Sie sehen: Das Grübchen
Diminutive, also Verniedlichungsformen, sind immer mit Vorsicht zu genießen.
Nicht selten entspringen sie einem Wort, dessen Ursinn eher negativer Art ist. Andernfalls hätte es wohl gar nicht erst einer Verniedlichung bedurft.
Märchen, Rädchen, Brötchen, Kaninchen...
Eine Mär war eine meist tragische Erzählung des Mittelalters, das Rad war eine populäre Methode der Todesfolter, Brot macht dick und Kaninchen - nun, das Kanin muss ein gar furchtbares Lebewesen sein, dass niemand es wagt, darüber zu sprechen.
Und Gruben waren niemals ein Ort positiver Ereignisse. In Gruben wurde man versenkt, verschüttet, arbeitslos, oder musste sich in Kinderspielchen als Häschen darin verstecken.
Dennoch haftet dem Grübchen, jener seltsamen Wortschöpfung, allein positives an. Grübchen sind das Körperpendant zu Parfait: Jeder mag sie. Manche Grübchen werden legendär, etwa Roy Blacks Kinnspalter.
Gesichtsgrübchen, die wohl auffälligsten Vertreter der Spezies, verleihen jedem Lächeln den Sahneguss. Gäbe es Wettbewerbe um das schönste Lächeln, der Gewinner würde grundsätzlich zwischen zwei Grübchen erstrahlen.
Und Lendengrübchen, jene klassischen und zeitlosen Symbole weiblicher Sinnlichkeit, die mehr Maler inspiriert haben als alle Blumenwiesen dieser Welt - ihr Anblick allein ist anregender und beflügelnder als jedes Aphrodisiakum.
Doch was für ein Wort ist das? "Grübchen"?
Wie klein muss eine Grube sein, dass "Grübchen" gerechtfertigt ist? Und sind Grübchen überhaupt Gruben? Zeichnen sich Gruben nicht eher durch Tiefe aus? Durch scharf absinkende Wände? Sind Grübchen nicht eher winzige Kuhlen? Kleine Mulden?
Aber wie unsanft klängen "Kühlchen" oder "Muldchen". Viel zu nah lägen sie an "Kühchen", "Küchen", an "Muttchen" oder "Molche".
Kehlig und aus dem hintersten Rachen tröffe das Kuhlchen heraus, unsanft, unromantisch, eher an Würgelaute und Gurgeln erinnernd. Und wie scharf und spitz stieße das "Muldchen" heraus, mit seinem spitzen 'D' und dem 'Ch', das hier nahezu zum scharfen 'Sch' würde.
Kuhlchen und Muldchen wären eher Namen für die bösen Zwerge im Märchen, die Diebe im Astrid Lindgren Roman oder magische Waffen einer Rittergeschichte.

= = =

> AUFGABE
Prüfe für jede Aussage, ob sie mit dem Text über das Grübchen übereinstimmt, und antworte mit Ja oder Nein sowie den entscheidenden Worten des Textes als wörtlichem Zitat. 1. Das Rad war laut dem Text eine Methode der Todesfolter. 2. Als legendäres Beispiel nennt der Text Roy Blacks Lendengrübchen. 3. Lendengrübchen haben laut dem Text mehr Maler inspiriert als alle Blumenwiesen der Welt.

= = =

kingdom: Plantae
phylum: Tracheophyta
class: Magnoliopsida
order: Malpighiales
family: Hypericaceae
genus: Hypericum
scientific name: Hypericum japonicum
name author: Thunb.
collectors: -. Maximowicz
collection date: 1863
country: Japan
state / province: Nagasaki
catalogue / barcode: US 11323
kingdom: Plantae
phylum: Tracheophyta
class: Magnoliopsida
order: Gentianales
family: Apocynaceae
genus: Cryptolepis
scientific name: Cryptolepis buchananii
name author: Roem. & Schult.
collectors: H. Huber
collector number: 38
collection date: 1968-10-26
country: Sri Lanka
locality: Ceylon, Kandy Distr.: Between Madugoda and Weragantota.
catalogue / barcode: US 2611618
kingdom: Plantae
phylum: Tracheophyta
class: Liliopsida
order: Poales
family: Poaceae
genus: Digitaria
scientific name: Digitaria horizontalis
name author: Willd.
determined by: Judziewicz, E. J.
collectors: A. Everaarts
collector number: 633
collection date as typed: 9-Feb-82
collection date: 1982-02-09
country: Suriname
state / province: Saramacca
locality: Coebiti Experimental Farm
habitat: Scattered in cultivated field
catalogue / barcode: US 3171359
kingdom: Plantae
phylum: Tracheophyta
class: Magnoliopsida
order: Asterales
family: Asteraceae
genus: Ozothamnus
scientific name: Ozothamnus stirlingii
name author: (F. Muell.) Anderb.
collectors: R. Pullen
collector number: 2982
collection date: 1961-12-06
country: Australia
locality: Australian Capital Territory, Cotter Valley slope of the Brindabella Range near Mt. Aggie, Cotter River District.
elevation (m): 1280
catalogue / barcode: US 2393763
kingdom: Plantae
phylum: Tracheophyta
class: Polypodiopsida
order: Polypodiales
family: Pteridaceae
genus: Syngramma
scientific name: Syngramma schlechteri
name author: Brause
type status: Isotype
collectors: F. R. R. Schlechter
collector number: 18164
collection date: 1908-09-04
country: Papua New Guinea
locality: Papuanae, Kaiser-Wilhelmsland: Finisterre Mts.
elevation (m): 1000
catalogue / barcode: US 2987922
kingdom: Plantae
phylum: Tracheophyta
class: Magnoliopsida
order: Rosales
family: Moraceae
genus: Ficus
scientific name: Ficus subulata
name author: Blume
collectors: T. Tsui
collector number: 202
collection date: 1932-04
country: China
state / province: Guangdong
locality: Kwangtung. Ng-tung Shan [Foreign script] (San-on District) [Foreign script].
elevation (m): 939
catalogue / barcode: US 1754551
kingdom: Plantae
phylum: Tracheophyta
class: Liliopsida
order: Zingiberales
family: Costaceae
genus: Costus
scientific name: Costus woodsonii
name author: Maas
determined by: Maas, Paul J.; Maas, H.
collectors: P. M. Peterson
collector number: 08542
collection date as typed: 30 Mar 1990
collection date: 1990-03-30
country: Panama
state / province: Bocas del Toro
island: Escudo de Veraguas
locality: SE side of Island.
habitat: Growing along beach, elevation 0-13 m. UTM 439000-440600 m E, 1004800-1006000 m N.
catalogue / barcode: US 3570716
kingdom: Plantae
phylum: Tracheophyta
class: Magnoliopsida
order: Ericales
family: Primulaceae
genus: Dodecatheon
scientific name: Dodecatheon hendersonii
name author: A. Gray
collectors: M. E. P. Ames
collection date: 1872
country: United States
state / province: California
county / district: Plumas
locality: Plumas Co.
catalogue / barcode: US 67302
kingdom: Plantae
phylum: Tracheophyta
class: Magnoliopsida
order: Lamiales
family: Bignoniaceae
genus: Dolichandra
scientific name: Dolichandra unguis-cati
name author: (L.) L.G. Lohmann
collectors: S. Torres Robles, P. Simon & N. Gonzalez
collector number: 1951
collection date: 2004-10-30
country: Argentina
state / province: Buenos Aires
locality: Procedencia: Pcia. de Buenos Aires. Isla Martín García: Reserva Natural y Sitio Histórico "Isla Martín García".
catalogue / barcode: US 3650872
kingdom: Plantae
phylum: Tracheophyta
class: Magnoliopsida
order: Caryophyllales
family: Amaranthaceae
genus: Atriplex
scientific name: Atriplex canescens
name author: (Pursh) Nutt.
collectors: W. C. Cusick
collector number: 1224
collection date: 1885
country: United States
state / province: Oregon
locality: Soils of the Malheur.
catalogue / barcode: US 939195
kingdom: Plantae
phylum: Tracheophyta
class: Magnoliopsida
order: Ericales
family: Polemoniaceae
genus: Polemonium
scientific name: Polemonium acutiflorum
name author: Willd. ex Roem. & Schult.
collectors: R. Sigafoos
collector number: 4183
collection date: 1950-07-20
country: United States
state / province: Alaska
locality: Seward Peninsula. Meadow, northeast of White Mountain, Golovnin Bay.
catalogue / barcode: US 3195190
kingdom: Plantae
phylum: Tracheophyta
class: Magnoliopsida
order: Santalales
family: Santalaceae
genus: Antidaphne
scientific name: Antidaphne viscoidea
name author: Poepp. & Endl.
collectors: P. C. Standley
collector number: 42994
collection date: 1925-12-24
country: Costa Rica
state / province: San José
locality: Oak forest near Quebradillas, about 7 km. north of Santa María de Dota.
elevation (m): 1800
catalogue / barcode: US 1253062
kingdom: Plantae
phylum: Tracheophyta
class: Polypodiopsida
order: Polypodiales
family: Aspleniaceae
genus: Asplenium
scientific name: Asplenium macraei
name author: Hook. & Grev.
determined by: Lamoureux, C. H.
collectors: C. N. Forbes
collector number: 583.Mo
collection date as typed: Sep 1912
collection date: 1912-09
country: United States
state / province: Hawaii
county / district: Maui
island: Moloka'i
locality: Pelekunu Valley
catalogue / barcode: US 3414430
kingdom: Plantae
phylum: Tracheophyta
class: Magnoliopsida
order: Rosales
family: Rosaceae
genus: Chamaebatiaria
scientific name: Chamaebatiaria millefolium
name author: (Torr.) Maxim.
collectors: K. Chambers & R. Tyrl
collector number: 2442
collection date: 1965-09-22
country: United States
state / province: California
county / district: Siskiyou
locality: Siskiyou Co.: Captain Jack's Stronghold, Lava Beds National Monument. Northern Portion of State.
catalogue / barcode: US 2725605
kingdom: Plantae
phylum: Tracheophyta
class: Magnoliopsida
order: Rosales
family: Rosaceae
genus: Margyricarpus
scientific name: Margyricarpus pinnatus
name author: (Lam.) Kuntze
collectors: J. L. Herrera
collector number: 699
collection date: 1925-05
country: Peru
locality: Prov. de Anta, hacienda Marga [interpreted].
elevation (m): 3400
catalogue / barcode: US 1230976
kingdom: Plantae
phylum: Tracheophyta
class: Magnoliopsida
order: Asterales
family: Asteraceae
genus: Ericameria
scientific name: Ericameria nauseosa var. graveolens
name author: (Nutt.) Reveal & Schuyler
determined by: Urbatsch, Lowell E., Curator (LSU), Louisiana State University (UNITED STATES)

= = =

> ANTWORT
1. Ja: „das Rad war eine populäre Methode der Todesfolter“
2. Nein: „etwa Roy Blacks Kinnspalter“
3. Ja: „die mehr Maler inspiriert haben als alle Blumenwiesen dieser Welt“